There are clear optimization opportunities.

  1. No urgency carryover from the ad

  2. No visible “Game Day Bundle”

  3. No immediate price anchor

  4. No subscription incentive visible early

  5. No social proof near top

My take:

The ad screams:
“Super Bowl energy.”

The page whispers:
“Explore our flavors.”

That’s a disconnect.

And disconnect = lower conversion rate.

Steal This

If you’re running occasion-based ads, here’s what I would do differently:

1️⃣ Match the Event Energy

If the ad is Super Bowl themed:
Make the landing page Super Bowl themed.

Add:

  • Countdown timer

  • Limited bundle

  • “Game Day 4-Pack”

  • Free shipping threshold

2️⃣ Introduce a Bundle Above the Fold

Don’t make people scroll through all flavors before understanding the buying structure.

Show:
“Host Pack — All 4 Flavors”

Anchor value immediately.

3️⃣ Add Urgency Framing

Event-based ads without event-based urgency waste conversion potential.

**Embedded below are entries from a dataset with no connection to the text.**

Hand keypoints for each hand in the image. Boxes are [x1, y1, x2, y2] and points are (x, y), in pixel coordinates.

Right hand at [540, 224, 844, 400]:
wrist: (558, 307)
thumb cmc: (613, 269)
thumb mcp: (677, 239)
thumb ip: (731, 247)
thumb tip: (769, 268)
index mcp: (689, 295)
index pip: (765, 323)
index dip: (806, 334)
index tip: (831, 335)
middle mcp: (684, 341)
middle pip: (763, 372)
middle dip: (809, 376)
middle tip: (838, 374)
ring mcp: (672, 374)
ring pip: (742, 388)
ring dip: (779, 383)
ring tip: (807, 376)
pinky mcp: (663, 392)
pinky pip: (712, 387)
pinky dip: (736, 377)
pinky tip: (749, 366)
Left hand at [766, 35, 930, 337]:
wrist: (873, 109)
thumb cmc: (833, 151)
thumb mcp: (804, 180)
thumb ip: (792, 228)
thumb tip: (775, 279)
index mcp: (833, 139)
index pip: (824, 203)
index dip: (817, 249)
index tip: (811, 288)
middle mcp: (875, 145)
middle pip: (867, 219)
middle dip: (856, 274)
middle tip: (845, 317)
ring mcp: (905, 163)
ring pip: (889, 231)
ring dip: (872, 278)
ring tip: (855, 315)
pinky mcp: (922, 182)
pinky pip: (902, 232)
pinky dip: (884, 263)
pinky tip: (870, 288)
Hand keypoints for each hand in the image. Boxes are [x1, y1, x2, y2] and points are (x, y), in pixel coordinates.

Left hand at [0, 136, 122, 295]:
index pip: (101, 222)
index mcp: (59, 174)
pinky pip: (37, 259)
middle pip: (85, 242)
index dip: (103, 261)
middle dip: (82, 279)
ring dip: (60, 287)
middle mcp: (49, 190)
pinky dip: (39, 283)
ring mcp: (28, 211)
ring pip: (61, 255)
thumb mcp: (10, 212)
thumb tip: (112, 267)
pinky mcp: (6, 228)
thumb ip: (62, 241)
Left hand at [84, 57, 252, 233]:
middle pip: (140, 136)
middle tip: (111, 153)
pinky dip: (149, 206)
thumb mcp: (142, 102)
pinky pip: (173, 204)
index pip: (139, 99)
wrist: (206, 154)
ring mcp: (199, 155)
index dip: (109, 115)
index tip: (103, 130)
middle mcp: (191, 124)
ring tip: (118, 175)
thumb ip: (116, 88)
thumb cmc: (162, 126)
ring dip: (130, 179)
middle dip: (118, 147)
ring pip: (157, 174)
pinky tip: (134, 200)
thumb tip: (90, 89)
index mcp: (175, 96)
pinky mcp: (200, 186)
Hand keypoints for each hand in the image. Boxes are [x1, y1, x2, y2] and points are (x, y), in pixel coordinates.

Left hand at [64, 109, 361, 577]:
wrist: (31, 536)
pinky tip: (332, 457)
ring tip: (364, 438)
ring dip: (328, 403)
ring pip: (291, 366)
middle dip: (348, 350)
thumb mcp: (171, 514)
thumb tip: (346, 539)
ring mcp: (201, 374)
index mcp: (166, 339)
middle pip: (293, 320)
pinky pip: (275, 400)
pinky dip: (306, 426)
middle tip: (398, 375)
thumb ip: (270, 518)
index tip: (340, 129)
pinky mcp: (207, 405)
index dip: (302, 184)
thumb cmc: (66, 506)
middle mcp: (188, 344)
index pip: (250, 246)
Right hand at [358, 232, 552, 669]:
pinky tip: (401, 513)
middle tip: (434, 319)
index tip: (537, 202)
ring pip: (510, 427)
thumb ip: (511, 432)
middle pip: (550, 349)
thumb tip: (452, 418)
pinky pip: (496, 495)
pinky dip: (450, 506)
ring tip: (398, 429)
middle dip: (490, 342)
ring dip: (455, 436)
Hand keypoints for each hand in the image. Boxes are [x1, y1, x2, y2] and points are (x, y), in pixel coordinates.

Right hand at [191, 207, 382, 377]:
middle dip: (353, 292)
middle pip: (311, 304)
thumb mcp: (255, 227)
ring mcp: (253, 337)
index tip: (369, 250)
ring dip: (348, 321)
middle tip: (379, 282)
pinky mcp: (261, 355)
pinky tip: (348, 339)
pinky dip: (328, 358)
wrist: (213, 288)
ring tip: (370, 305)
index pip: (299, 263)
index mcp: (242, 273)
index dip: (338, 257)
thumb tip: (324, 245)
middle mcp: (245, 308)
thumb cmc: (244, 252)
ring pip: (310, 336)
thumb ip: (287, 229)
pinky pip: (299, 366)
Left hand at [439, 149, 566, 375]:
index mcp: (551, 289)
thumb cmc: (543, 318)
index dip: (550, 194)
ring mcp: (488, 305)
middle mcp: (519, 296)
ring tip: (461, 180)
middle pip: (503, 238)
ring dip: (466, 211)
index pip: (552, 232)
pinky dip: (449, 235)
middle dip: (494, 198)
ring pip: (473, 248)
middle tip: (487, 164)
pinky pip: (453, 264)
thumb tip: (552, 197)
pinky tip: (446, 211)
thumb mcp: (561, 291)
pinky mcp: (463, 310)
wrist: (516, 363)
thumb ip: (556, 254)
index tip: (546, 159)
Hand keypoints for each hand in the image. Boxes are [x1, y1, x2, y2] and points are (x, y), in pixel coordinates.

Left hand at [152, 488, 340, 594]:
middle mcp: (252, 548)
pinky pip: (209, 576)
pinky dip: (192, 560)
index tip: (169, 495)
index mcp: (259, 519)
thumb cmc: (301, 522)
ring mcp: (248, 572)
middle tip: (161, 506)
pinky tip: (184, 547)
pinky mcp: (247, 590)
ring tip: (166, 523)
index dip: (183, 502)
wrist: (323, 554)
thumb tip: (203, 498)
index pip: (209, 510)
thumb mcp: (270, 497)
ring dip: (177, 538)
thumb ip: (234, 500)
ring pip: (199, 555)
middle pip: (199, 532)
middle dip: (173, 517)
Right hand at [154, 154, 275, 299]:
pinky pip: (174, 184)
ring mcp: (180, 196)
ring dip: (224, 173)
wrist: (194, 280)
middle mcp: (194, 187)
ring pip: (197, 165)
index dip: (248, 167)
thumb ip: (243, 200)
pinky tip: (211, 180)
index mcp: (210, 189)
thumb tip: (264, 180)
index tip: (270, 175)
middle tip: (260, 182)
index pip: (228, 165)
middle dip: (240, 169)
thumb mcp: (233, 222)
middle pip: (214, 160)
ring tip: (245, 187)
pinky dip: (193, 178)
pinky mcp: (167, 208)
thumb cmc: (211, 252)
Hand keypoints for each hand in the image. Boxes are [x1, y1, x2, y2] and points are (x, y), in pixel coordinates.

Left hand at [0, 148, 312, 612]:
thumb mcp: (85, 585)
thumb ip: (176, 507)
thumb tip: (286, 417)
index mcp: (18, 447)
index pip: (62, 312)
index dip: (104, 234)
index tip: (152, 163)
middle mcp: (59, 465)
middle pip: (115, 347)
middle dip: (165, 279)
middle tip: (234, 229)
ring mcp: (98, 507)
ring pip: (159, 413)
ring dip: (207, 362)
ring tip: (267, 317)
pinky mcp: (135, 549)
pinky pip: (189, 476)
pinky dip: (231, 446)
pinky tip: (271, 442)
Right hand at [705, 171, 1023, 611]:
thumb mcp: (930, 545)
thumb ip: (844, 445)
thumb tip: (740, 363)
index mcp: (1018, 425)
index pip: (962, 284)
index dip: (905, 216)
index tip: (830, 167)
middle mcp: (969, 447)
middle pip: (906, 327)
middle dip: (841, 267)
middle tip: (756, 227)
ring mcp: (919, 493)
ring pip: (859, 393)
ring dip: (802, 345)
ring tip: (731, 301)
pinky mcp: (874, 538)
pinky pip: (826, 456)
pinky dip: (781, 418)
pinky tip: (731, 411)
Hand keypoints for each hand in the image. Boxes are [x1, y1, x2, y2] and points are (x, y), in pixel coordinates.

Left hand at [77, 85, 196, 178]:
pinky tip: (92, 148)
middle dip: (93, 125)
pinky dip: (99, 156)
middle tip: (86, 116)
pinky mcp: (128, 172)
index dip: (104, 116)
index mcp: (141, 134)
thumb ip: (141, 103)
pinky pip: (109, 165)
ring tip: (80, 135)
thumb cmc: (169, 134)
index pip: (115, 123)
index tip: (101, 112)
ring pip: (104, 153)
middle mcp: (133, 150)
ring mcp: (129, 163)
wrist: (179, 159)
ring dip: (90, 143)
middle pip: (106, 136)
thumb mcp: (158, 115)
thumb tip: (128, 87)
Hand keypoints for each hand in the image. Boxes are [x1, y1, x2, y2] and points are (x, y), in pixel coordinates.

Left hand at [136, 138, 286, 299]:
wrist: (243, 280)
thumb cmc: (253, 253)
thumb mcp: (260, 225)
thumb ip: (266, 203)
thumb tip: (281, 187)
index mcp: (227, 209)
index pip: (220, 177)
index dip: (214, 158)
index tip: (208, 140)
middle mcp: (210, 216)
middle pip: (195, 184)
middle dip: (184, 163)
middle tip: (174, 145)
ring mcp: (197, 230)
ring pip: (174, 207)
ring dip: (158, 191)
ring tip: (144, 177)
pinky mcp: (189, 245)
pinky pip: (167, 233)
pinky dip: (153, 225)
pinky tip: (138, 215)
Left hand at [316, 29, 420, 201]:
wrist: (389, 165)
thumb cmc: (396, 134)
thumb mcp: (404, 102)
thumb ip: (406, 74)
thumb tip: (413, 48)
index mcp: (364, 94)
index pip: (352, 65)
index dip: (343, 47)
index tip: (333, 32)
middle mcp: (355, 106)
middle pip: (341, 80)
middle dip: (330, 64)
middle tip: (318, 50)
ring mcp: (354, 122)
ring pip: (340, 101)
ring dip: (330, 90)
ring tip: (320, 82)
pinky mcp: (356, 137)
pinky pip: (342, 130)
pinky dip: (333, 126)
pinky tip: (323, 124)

4️⃣ Push Multi-Unit Psychology

This is a party product.

Lean into that:
“Serve 20+ drinks per bottle.”
“Enough for your entire watch party.”

Shift from product to volume outcome.

Final Take

This is a strong creative funnel.

The ad is excellent.
The visual message match is clean.
The recipe integration is smart.

But from a direct-response standpoint?

It’s under-monetized.

They’re playing long-term brand equity.

Which is fine…

But with just a few structural adjustments, this could easily convert harder without sacrificing brand.

And that’s what great funnel design is about:

Not just looking good.

But carrying momentum from scroll to checkout.